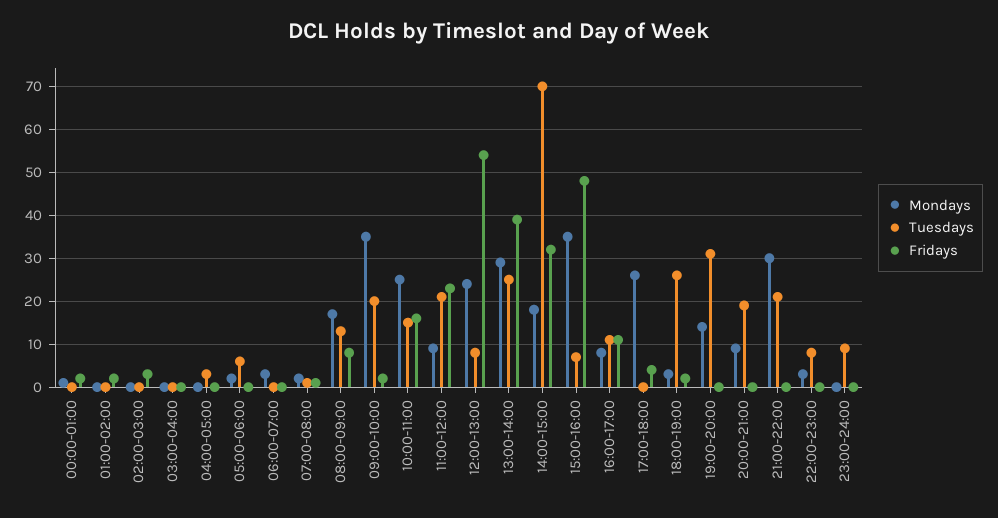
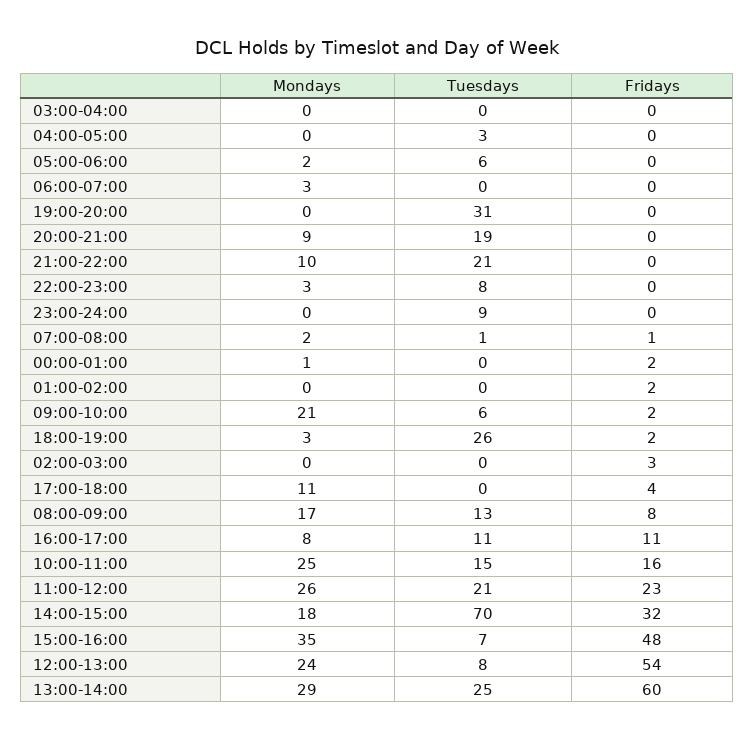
Mondays, 09:00-10:00: 35 -> 21
Tuesdays, 09:00-10:00: 20 -> 6
Mondays, 11:00-12:00: 10 -> 26
Fridays, 13:00-14:00: 40 -> 60
Mondays, 17:00-18:00: 25 -> 11
Mondays, 19:00-20:00: 15 -> 0
Mondays, 21:00-22:00: 30 -> 10

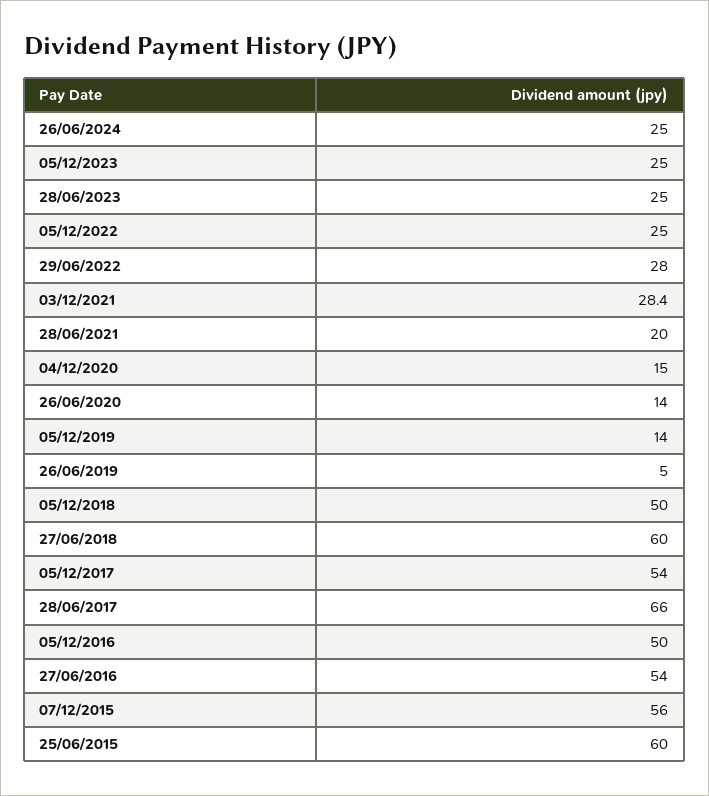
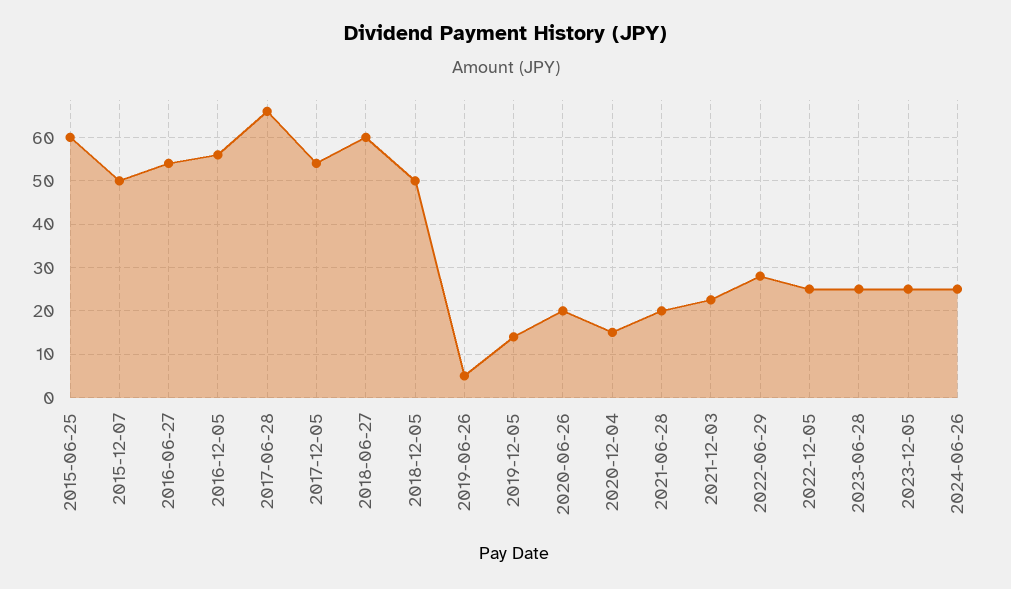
03/12/2021: 28.4 -> 22
26/06/2020: 14 -> 20
05/12/2016: 50 -> 56
07/12/2015: 56 -> 50

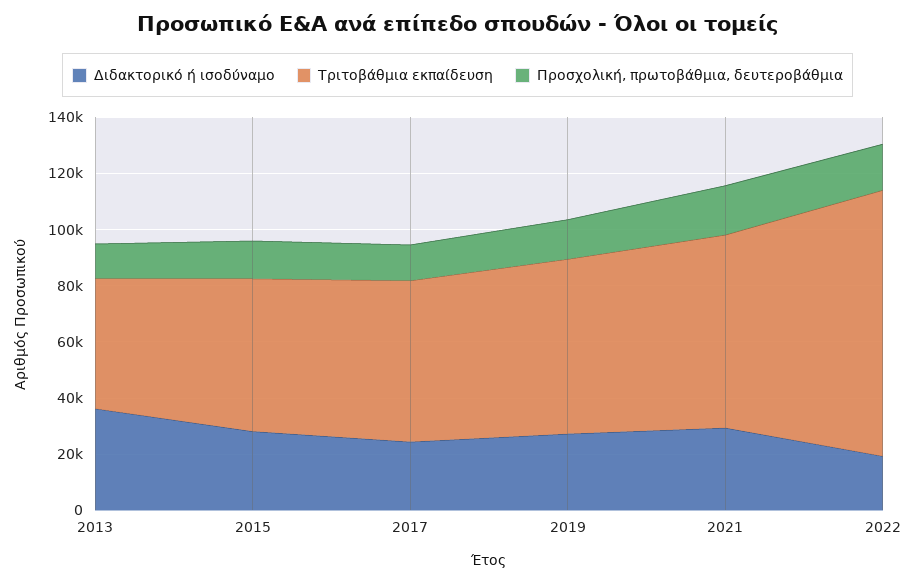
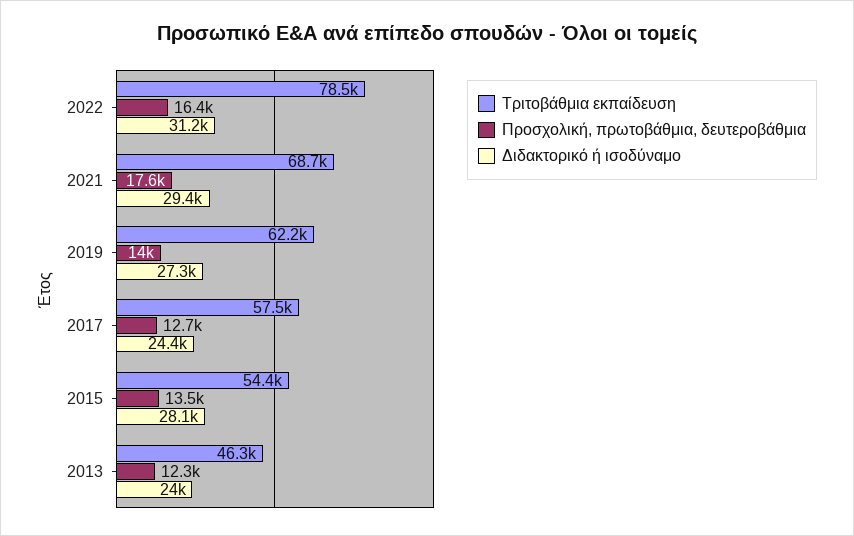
Διδακτορικό ή ισοδύναμο, 2013: 35000 -> 24000
Διδακτορικό ή ισοδύναμο, 2022: 20000 -> 31200
Τριτοβάθμια εκπαίδευση, 2022: 95000 -> 78500

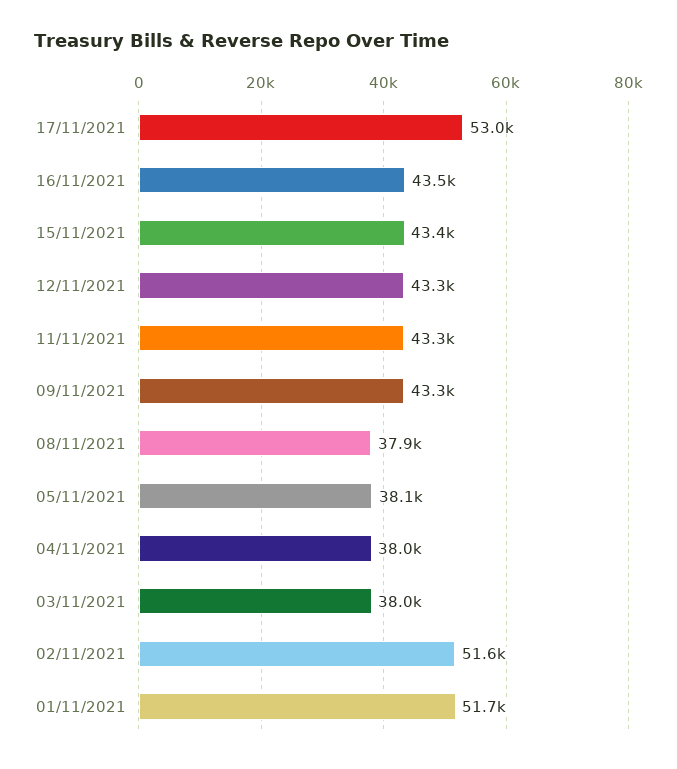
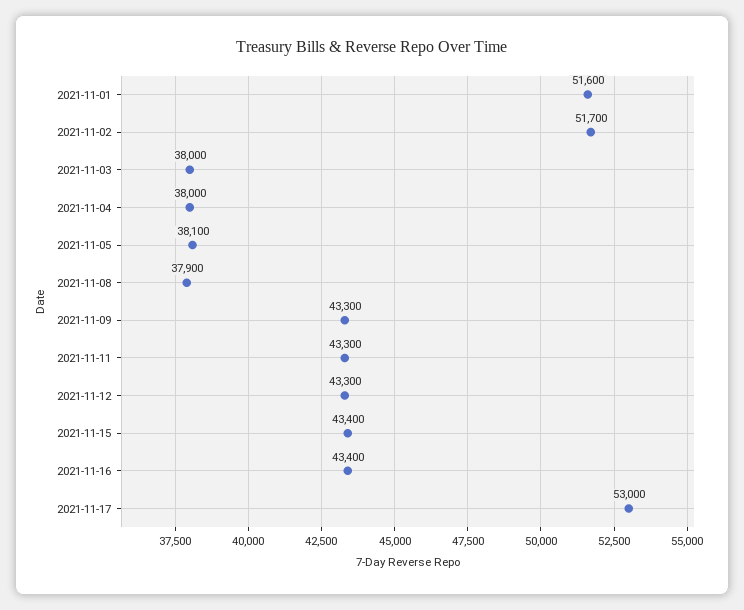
16/11/2021: 43500 -> 43400
02/11/2021: 51600 -> 51700
01/11/2021: 51700 -> 51600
========================================================================
The copy must start at the line containing "Τριτοβάθμια εκπαίδευση, 2022: 95000 -> 78500" and end at the last line of the data, matching each line exactly. It must hold no pictures.

Τριτοβάθμια εκπαίδευση, 2022: 95000 -> 78500

16/11/2021: 43500 -> 43400
02/11/2021: 51600 -> 51700
01/11/2021: 51700 -> 51600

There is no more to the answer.